Statistically Improbable Phrases, or SIP, is a search technology developed by Amazon.com to search the content of books for phrases they contain that might be unique or occur often. This is part of Amazon’s patented Search Inside!® technology program. Essentially, Search Inside® gives Amazon access to the full or partial text of a book, so that certain phrases can be used to identify that book if statistically improbable phrases are used in a search.

The name of this technology is a bit confusing. When you search, you want what you’re looking for to match closely. By identifying a unique phrase in a book, if you use that phrase to search it’s unlikely your search will list anything you don’t want. If you’re looking for a specific book and don’t remember the title but do remember a quote from it, you can use the quote to search for the book.

Alternatively, you may want to search for a specific topic, within a larger topic. For example, if you wanted to look up a book with career advice, but what you really wanted to read about was how to network for jobs, you could search for “networking” instead of “career advice.” Instantly, some of the most relevant searches show up on Amazon’s search results page, including books like Dig Close Before You’re Thirsty: The Only Network Book You’ll Ever Need.

If you’ve searched with these types of statistically unlikely phrases, you may find that you can get results that aren’t exactly a good match. For example, the top search result for networking is not for professional networking, but information about computer networking and technology. You can improve statistically unlikely sentences by being more specific. For example, you get better results by searching career networking or job networking.

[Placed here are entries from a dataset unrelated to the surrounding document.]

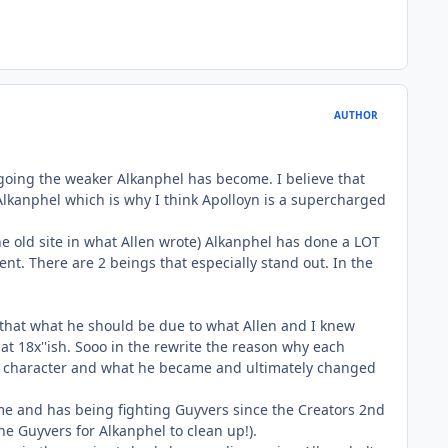
AUTHOR
 going the weaker Alkanphel has become. I believe that
lkanphel which is why I think Apolloyn is a supercharged
n the old site in what Allen wrote) Alkanphel has done a LOT
t. There are 2 beings that especially stand out. In the
 that what he should be due to what Allen and I knew
t 18x''ish. Sooo in the rewrite the reason why each
s a character and what he became and ultimately changed
me and has being fighting Guyvers since the Creators 2nd
he Guyvers for Alkanphel to clean up!).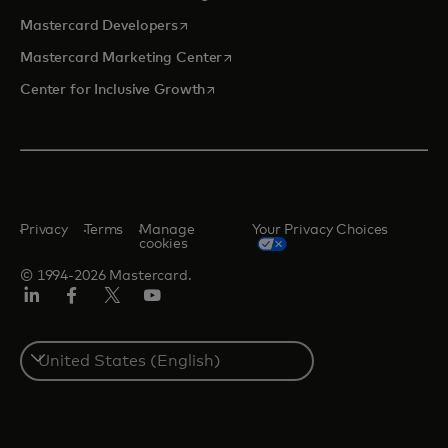
opens in a new tab
Mastercard Developers
opens in a new tab
Mastercard Marketing Center
opens in a new tab
Center for Inclusive Growth
Privacy
Terms
Manage
Your Privacy Choices
cookies
© 1994-2026 Mastercard.
Linkedin
Facebook
Twitter/X
Youtube
Select
a
country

Phrases that are statistically unlikely are actually probable phrases, as a unique phrase for a Search Inside!® book is likely to head the list of things you search for. For example, you could enter a line by Shakespeare from a Shakespeare sonnet to recall books about Shakespeare. This doesn’t always work well as some well-known quotes are used in many other books as titles. You will not find Hamlet if you search “To be or not to be”. Nor will you find Macbeth with statistically improbable sentences like “Get out! Damn place.” Indeed, under the latter term, the first book you will find is the one on stain removal.

Using statistically unlikely phrases is also a way to search for web content, and web crawlers can use similar technology so people can more effectively and specifically search for certain unique lines. It’s not a perfect technology since a web crawler doesn’t necessarily evaluate the content. It can search for keyword repetition which allows people to find pieces with the most keyword repetitions. Not all books on Amazon have Search Inside!® technology, but this seems to be the trend. Ultimately, even if the system is slightly flawed, it could reduce search times.